Dans les conditions fixées par les articles L. 1237-11 à L. 1237-16 du Code du travail, l’employeur et le salarié peuvent convenir d’un commun accord des conditions de la rupture du contrat de travail à durée indéterminée (CDI) qui les lie. Cette rupture conventionnelle du contrat de travail obéit à une procédure spécifique : entretien(s) entre les deux parties, homologation de la convention par le Direccte…

Par ailleurs, elle est entourée d’un certain nombre de garanties pour le salarié et lui ouvre droit, dans les conditions de droit commun (activité préalable suffisante, recherche active d’emploi…), au bénéfice de l’allocation d’assurance chômage.

Pour assurer le libre consentement des parties, la loi institue également un « droit de rétractation ». Ainsi, à compter de la date de signature de la convention, les parties disposent d’un délai de 15 jours calendaires pour exercer ce droit de rétractation. Plus exactement, le délai de rétractation démarre au lendemain de la signature de la convention de rupture. Selon l’article L. 1237-13 du code du travail, le droit de rétractation doit être exercé par l’envoi à l’autre partie d’une lettre attestant de sa date de réception. Le salarié qui veut exercer son droit de rétractation ne peut donc pas se contenter d’adresser sa lettre au Direccte chargé de l’homologation de la rupture conventionnelle. Dans un arrêt du 6 octobre 2015, la Cour de cassation déboute ainsi un salarié qui voulait faire jouer son droit de rétractation. Il faisait valoir que dans le respect du délai de quinze jours, son avocat avait adressé par courrier à l’autorité administrative, sa lettre de rétractation.  Pour la Cour, le destinataire de la lettre n’étant pas l’employeur, la rétraction était  irrecevable.
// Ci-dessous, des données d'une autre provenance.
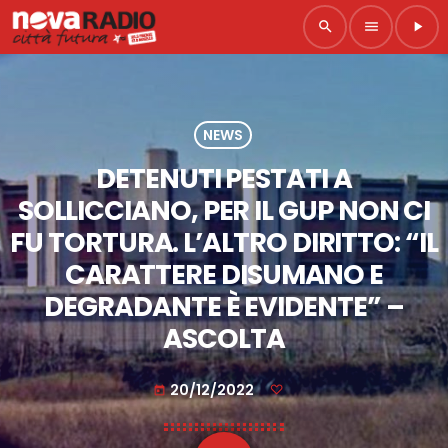
search
menu
play_arrow
NEWS
DETENUTI PESTATI A
SOLLICCIANO, PER IL GUP NON CI
FU TORTURA. L’ALTRO DIRITTO: “IL
CARATTERE DISUMANO E
DEGRADANTE È EVIDENTE” –
ASCOLTA
20/12/2022
today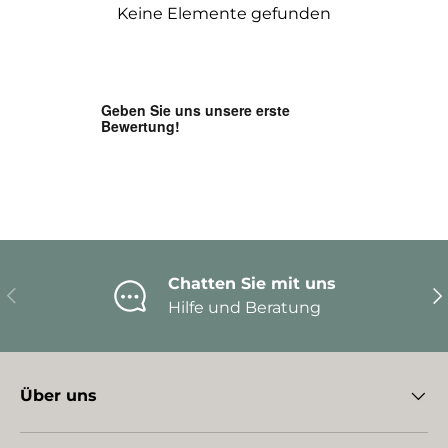
Keine Elemente gefunden
Chatten Sie mit uns
Vorherige
Nä
Hilfe und Beratung
Über uns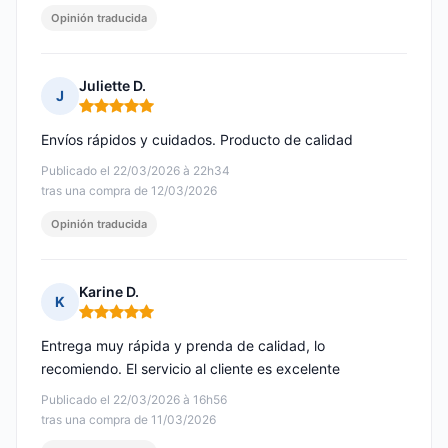
Opinión traducida
Juliette D.
J
Nota: 5 de 5
Envíos rápidos y cuidados. Producto de calidad
Publicado el 22/03/2026 à 22h34
tras una compra de 12/03/2026
Opinión traducida
Karine D.
K
Nota: 5 de 5
Entrega muy rápida y prenda de calidad, lo
recomiendo. El servicio al cliente es excelente
Publicado el 22/03/2026 à 16h56
tras una compra de 11/03/2026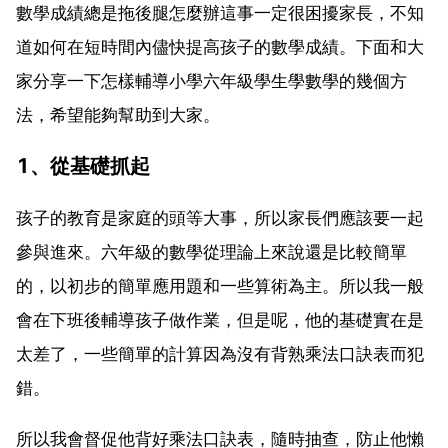
數學成績總是拖後腿怎麼辦這事一定很困擾家長，不知
道如何在短時間內儘快提高孩子的數學成績。下面和大
家分享一下怎樣輔導小學六年級學生學數學的幾個方
法，希望能夠幫助到大家。
1、從基礎抓起
孩子的教育是家庭的頭等大事，所以家長們應該要一起
參與進來。六年級的數學從理論上來說還是比較簡單
的，以初步的簡單應用題和一些算術為主。所以我一般
會在下班後輔導孩子做作業，但是呢，他的基礎實在是
太差了，一些簡單的計算因為沒有背熟乘法口訣表而犯
錯。
所以我會督促他背好乘法口訣表，隨時抽查，防止他懶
Par ailleurs, le salarié faisait également valoir que juste après l’expiration du délai de rétractation, avant que la rupture n’ait été homologuée,  il avait pris acte de la rupture du son contrat arguant un certain nombre de manquements graves de l’employeur. Là encore, la Cour de cassation est claire  : un salarié ne peut prendre acte de la rupture de son contrat de travail, entre la date d’expiration du délai de rétractation et la date d’effet prévue de la rupture conventionnelle, que pour des manquements survenus ou dont il a eu connaissance au cours de cette période.

On l’aura compris, en donnant son plein effet au délai de rétraction, la Cour de cassation entend assurer  la  sécurité juridique de la rupture conventionnelle  (Cass. soc., 6 oct. 2015, n° 14-17.539).